Exercise text
This reveals a third pattern. Holmes wasn’t letting go of the diagnosis or learning from the mistake of getting sick (she explicitly doesn’t see it as a mistake). She was using commitment to future action as a way to stay oriented forward. The plans functioned as anchors—fixed points pulling her through the present difficulty toward a specific imagined future.
These three approaches share almost nothing in common. Bezuglova emphasizes learning through direct experience of failure. D’Souza emphasizes immediate release of attachment to past injury. Holmes emphasizes commitment to future action. They’re not describing different techniques for the same process. They’re describing fundamentally different relationships to adversity.
What they reveal about resilience: it’s not a skill you develop and then deploy consistently across contexts. It’s a philosophical stance shaped by experience, temperament, and the specific nature of what you’re facing. Bezuglova’s father modeled resilience through hardship—sustained, grinding difficulty that required endurance. D’Souza describes acute interpersonal injuries that require swift cutting away. Holmes faced life-threatening illness that demanded sustained forward orientation.
The setback determines which approach fits. Or maybe the person’s existing orientation determines which setbacks they can handle effectively. Either way, the idea that there’s one correct way to “bounce back” collapses immediately when you listen to how different people actually move through difficulty.

Required work
#1 Name each person whose approach to adversity the resilience passage compares, and give what that person emphasizes.
#2 Repeat the resilience passage from "The setback determines" up to and including "move through difficulty.".
#3 Carry on the resilience passage past its final sentence.
The items that follow are separate material, unrelated to the resilience passage.

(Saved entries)
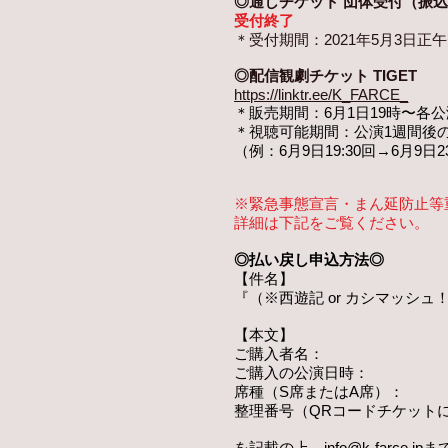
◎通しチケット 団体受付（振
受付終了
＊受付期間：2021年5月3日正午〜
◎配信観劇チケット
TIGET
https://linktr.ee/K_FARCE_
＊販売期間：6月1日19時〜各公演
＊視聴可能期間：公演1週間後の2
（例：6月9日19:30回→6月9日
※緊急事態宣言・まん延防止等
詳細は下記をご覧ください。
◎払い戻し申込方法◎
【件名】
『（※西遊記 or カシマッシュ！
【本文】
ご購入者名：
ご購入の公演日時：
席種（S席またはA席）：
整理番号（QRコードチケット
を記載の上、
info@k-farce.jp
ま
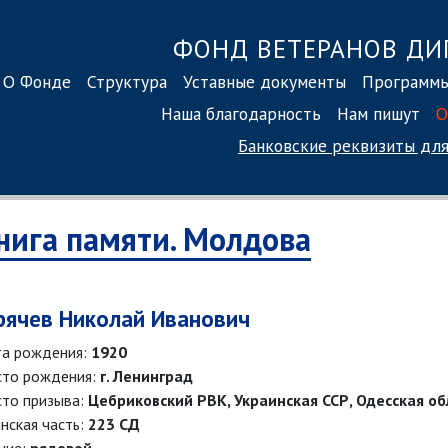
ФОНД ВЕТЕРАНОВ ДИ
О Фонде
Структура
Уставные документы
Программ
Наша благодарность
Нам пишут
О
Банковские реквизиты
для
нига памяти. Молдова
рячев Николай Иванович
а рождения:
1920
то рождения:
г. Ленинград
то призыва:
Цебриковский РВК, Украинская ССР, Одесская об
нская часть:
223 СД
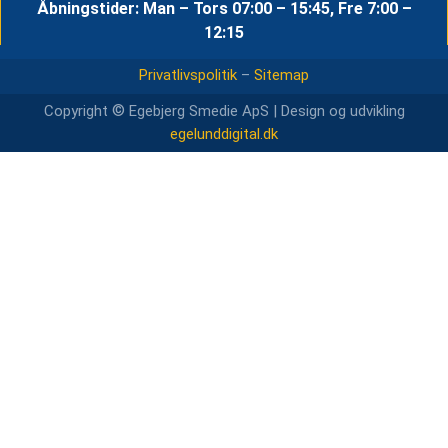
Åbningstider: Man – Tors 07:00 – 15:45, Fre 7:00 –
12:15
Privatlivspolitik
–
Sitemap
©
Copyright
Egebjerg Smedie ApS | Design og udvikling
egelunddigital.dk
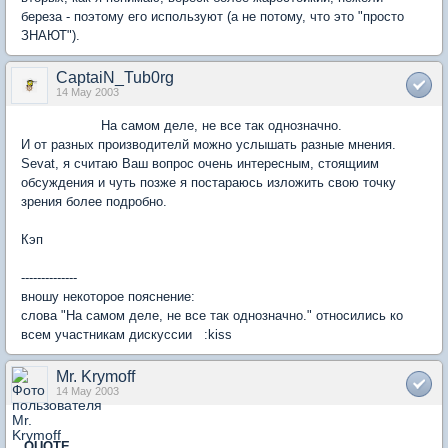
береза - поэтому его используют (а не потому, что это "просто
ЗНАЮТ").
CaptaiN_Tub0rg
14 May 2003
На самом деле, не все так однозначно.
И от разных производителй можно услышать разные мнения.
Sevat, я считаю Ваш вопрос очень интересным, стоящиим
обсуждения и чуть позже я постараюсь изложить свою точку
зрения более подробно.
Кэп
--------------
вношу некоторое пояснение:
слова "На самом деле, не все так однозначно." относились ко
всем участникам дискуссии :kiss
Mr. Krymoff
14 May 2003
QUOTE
---
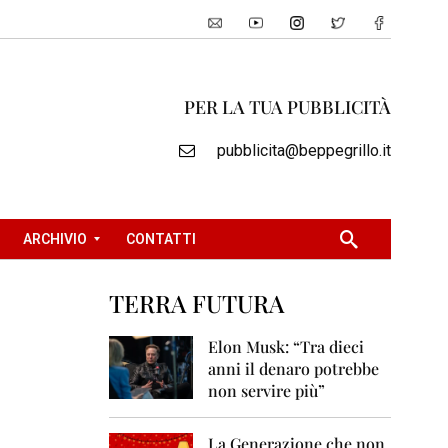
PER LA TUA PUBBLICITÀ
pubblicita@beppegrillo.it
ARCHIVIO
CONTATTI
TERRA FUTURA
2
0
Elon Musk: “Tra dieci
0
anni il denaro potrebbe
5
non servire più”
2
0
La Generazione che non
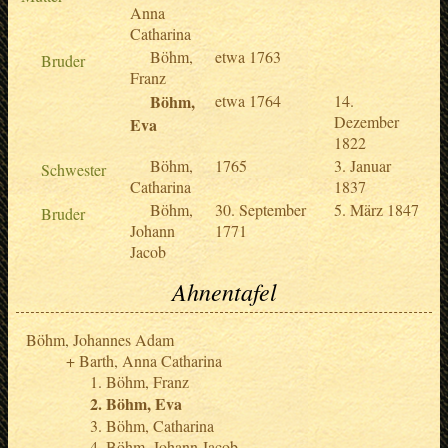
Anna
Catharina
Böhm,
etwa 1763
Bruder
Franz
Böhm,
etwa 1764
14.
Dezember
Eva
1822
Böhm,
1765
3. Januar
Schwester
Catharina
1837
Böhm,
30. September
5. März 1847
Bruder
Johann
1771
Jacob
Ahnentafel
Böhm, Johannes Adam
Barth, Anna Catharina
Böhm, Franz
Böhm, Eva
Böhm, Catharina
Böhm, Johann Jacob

Numbered answers
#1
Bezuglova: learning through direct experience of failure
D'Souza: immediate release of attachment to past injury
Holmes: commitment to future action

#2
The setback determines which approach fits. Or maybe the person’s existing orientation determines which setbacks they can handle effectively. Either way, the idea that there’s one correct way to “bounce back” collapses immediately when you listen to how different people actually move through difficulty.

#3
Here’s what gets lost when we treat resilience as a simple skill: the recognition that it’s actually a set of incompatible strategies that work in different contexts for different people. Treating it as a single transferable competency—something you could teach in a workshop or develop through practice drills—misses that Bezuglova, D’Souza, and Holmes aren’t describing variations on a theme. They’re describing different themes.
Bezuglova’s approach requires time, direct experience, and tolerance for making costly mistakes. D’Souza’s approach requires decisiveness and willingness to cut away relationships without resolution. Holmes’s approach requires the ability to commit to a distant future while navigating a threatening present. You can’t do all three simultaneously. They pull in different directions.
The implication: when someone tells you they’re “not resilient,” the actual problem might be that they’re trying to apply the wrong resilience strategy for their situation or temperament. Or they’re facing something that doesn’t have a resilience strategy—some things just damage you, and the only honest response is to acknowledge the damage rather than trying to bounce, release, or commit your way through it.
Movement practice reveals this because physical setbacks make the philosophical differences obvious. Break your hand, and D’Souza’s immediate release might work—accept it happened, adapt training, move forward. But develop chronic pain, and you might need Bezuglova’s patient learning-through-experience approach. Face a life-altering injury, and Holmes’s future-commitment strategy might be what keeps you engaged with rehabilitation.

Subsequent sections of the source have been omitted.